Ten years later, in Being John Malkovich (1999), he plays the grotesque, greasy-haired, spotty-moustached Craig Schwartz, a puppeteer who trots his creepy marionettes out onto the streets of Manhattan to perform the Medieval heterosexual romance Abelard and Heloise, with the expected anxiety from audiences (he gets beat up before we find out how he intends to stage the castration scene).  He isn't bringing in any money, and neither is his ditzy wife, Lotte (Cameron Diaz), who is busy filling their small apartment with a menagerie: birds, dogs, even a chimp.



Craig has to get a job, so he answers an ad for a file clerk in an office on the "7 1/2th floor," where the ceiling is only 5 feet from the floor -- nothing to do with the plot, just weird.

He crushes on coworker Maxine (Catherine Keener), and asks her out on a date.  During the date he admits to being married.  She immediately asks: "Are you a FAG????"

1. What's with the homophobia, in 1999 Manhattan?
2. Is that really the first thing that pops into a woman's mind when a man who wants to have sex with her admits that he's having sex with another woman?

Craig and Maxine find, inexplicably, a portal that leads into the mind of then-unknown actor John Malkovich (playing himself).  So they open a business, charging people $200 to spend 15 minutes seeing the world through the eyes of John Malkovich, as he runs errands and does chores.

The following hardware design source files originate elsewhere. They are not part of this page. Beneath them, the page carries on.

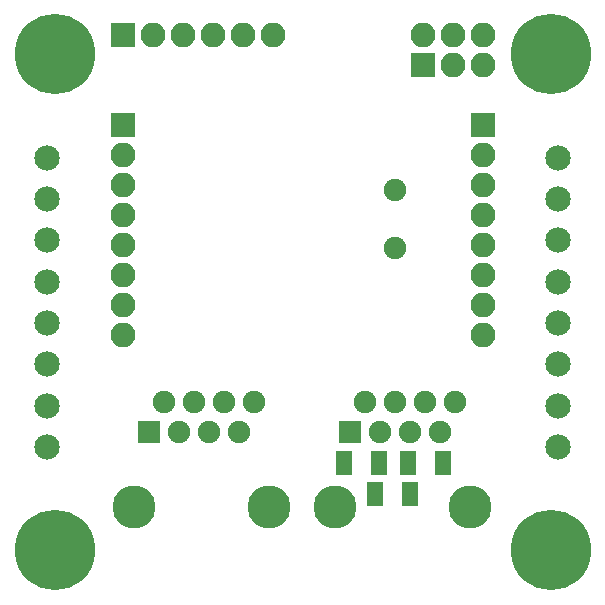
<source format=gbs>
G04 #@! TF.GenerationSoftware,KiCad,Pcbnew,(6.0.0-rc1-dev-254-g7fa5456d7-dirty)*
G04 #@! TF.CreationDate,2018-11-09T09:56:40+01:00*
G04 #@! TF.ProjectId,sejf,73656A662E6B696361645F7063620000,rev?*
G04 #@! TF.SameCoordinates,Original*
G04 #@! TF.FileFunction,Soldermask,Bot*
G04 #@! TF.FilePolarity,Negative*
%FSLAX46Y46*%
G04 Gerber Fmt 4.6, Leading zero omitted, Abs format (unit mm)*
G04 Created by KiCad (PCBNEW (6.0.0-rc1-dev-254-g7fa5456d7-dirty)) date Fri Nov  9 09:56:40 2018*
%MOMM*%
%LPD*%
G01*
G04 APERTURE LIST*
%ADD10R,1.450000X2.150000*%
%ADD11O,2.100000X2.100000*%
%ADD12R,2.100000X2.100000*%
%ADD13C,2.150000*%
%ADD14C,1.900000*%
%ADD15R,1.900000X1.900000*%
%ADD16C,3.650000*%
%ADD17C,1.200000*%
%ADD18C,6.800000*%
G04 APERTURE END LIST*
D10*
G04 #@! TO.C,R8*
X123900000Y-106600000D03*
X126900000Y-106600000D03*
G04 #@! TD*
G04 #@! TO.C,R6*
X121100000Y-109200000D03*
X124100000Y-109200000D03*
G04 #@! TD*
G04 #@! TO.C,R7*
X118500000Y-106600000D03*
X121500000Y-106600000D03*
G04 #@! TD*
D11*
G04 #@! TO.C,J6*
X130240000Y-70380000D03*
X130240000Y-72920000D03*
X127700000Y-70380000D03*
X127700000Y-72920000D03*
X125160000Y-70380000D03*
D12*
X125160000Y-72920000D03*
G04 #@! TD*
D13*
G04 #@! TO.C,J4*
X136600000Y-105250000D03*
X136600000Y-101750000D03*
X136600000Y-98250000D03*
X136600000Y-94750000D03*
X136600000Y-91250000D03*
X136600000Y-87750000D03*
X136600000Y-84250000D03*
X136600000Y-80750000D03*
G04 #@! TD*
G04 #@! TO.C,J5*
X93400000Y-105250000D03*
X93400000Y-101750000D03*
X93400000Y-98250000D03*
X93400000Y-94750000D03*
X93400000Y-91250000D03*
X93400000Y-87750000D03*
X93400000Y-84250000D03*
X93400000Y-80750000D03*
G04 #@! TD*
D12*
G04 #@! TO.C,J2*
X99760000Y-70380000D03*
D11*
X102300000Y-70380000D03*
X104840000Y-70380000D03*
X107380000Y-70380000D03*
X109920000Y-70380000D03*
X112460000Y-70380000D03*
G04 #@! TD*
D14*
G04 #@! TO.C,J1*
X127890000Y-101460000D03*
X126620000Y-104000000D03*
X125350000Y-101460000D03*
X124080000Y-104000000D03*
X122810000Y-101460000D03*
X121540000Y-104000000D03*
X120270000Y-101460000D03*
D15*
X119000000Y-104000000D03*
D16*
X117730000Y-110350000D03*
X129160000Y-110350000D03*
G04 #@! TD*
G04 #@! TO.C,J3*
X112165000Y-110350000D03*
X100735000Y-110350000D03*
D15*
X102005000Y-104000000D03*
D14*
X103275000Y-101460000D03*
X104545000Y-104000000D03*
X105815000Y-101460000D03*
X107085000Y-104000000D03*
X108355000Y-101460000D03*
X109625000Y-104000000D03*
X110895000Y-101460000D03*
G04 #@! TD*
D11*
G04 #@! TO.C,J7*
X130240000Y-95780000D03*
X130240000Y-93240000D03*
X130240000Y-90700000D03*
X130240000Y-88160000D03*
X130240000Y-85620000D03*
X130240000Y-83080000D03*
X130240000Y-80540000D03*
D12*
X130240000Y-78000000D03*
G04 #@! TD*
G04 #@! TO.C,J8*
X99760000Y-78000000D03*
D11*
X99760000Y-80540000D03*
X99760000Y-83080000D03*
X99760000Y-85620000D03*
X99760000Y-88160000D03*
X99760000Y-90700000D03*
X99760000Y-93240000D03*
X99760000Y-95780000D03*
G04 #@! TD*
D17*
G04 #@! TO.C,MK3*
X137697056Y-112302944D03*
X136000000Y-111600000D03*
X134302944Y-112302944D03*
X133600000Y-114000000D03*
X134302944Y-115697056D03*
X136000000Y-116400000D03*
X137697056Y-115697056D03*
X138400000Y-114000000D03*
D18*
X136000000Y-114000000D03*
G04 #@! TD*
G04 #@! TO.C,MK2*
X136000000Y-72000000D03*
D17*
X138400000Y-72000000D03*
X137697056Y-73697056D03*
X136000000Y-74400000D03*
X134302944Y-73697056D03*
X133600000Y-72000000D03*
X134302944Y-70302944D03*
X136000000Y-69600000D03*
X137697056Y-70302944D03*
G04 #@! TD*
G04 #@! TO.C,MK1*
X95697056Y-112302944D03*
X94000000Y-111600000D03*
X92302944Y-112302944D03*
X91600000Y-114000000D03*
X92302944Y-115697056D03*
X94000000Y-116400000D03*
X95697056Y-115697056D03*
X96400000Y-114000000D03*
D18*
X94000000Y-114000000D03*
G04 #@! TD*
G04 #@! TO.C,MK4*
X94000000Y-72000000D03*
D17*
X96400000Y-72000000D03*
X95697056Y-73697056D03*
X94000000Y-74400000D03*
X92302944Y-73697056D03*
X91600000Y-72000000D03*
X92302944Y-70302944D03*
X94000000Y-69600000D03*
X95697056Y-70302944D03*
G04 #@! TD*
D14*
G04 #@! TO.C,Y1*
X122800000Y-88400000D03*
X122800000Y-83520000D03*
G04 #@! TD*
M02*

</source>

Lotte takes the tour, really likes it, and announces that she's a transman: "Everything seemed right."   Craig disapproves.  Nothing comes of it.  I guess she changed her mind.

Maxine begins an affair with Malkovich.  She is particularly interested in him when Lotte is inhabiting his body -- she likes the femininity.  Lesbian, sort of?  But then Craig finds a way to inhabit Malkovich permanently, controlling all of his movements, so Maxine sticks with him.  Back to hetero.

Craig/Malkovich gives up acting and becomes a puppeteer.  Abelard and Heloise becomes a smash hit.



Nine months later, Craig is ousted from Malkovich's body, and Maxine returns to Lotte (in her own body).  They become a lesbian couple.  Maxine is pregnant from sex with Malkovich with Lotte inside, so it's really Lotte's baby.  Sort of.

I like quirky movies, but this is by far the weirdest movie I have ever seen. And one of the most unpleasant to watch.  The color palette is gray and washed-out, the male actors are almost uniformly hideous (although John Malkovich has a nice physique), the marionettes disquieting, and I can't even begin to parse out the gender identity misconceptions.

And taking over John Malkovich's body, controlling all of his movements as if he is a marionette -- isn't that a horrible violation, like rape times ten?  Yet no one in the movie gives it a second thought.  They keep congratulating each other over their cleverness.

Plus this is a gay-free Manhattan, except for the homophobic slur.